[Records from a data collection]
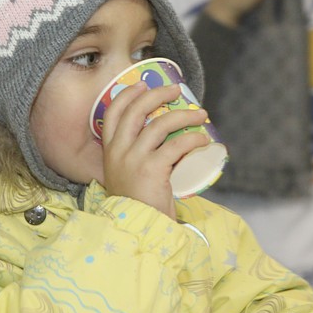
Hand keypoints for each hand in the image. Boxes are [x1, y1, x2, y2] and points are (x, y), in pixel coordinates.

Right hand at [101, 82, 209, 219]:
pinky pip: (177, 145)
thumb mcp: (126, 175)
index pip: (112, 112)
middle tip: (176, 91)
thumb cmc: (136, 203)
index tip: (143, 85)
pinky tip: (202, 139)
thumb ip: (135, 159)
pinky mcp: (152, 169)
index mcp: (109, 150)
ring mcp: (133, 158)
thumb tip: (163, 140)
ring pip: (160, 124)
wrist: (137, 228)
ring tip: (200, 115)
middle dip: (157, 94)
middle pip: (136, 110)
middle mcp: (118, 151)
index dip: (128, 95)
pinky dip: (193, 138)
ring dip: (184, 115)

• WORK ITEM: Copy each line of the data that includes the word "middle".

• RESULT FOR THIS TASK:
middle tip: (176, 91)
middle dip: (157, 94)
middle pip: (136, 110)
middle mcp: (118, 151)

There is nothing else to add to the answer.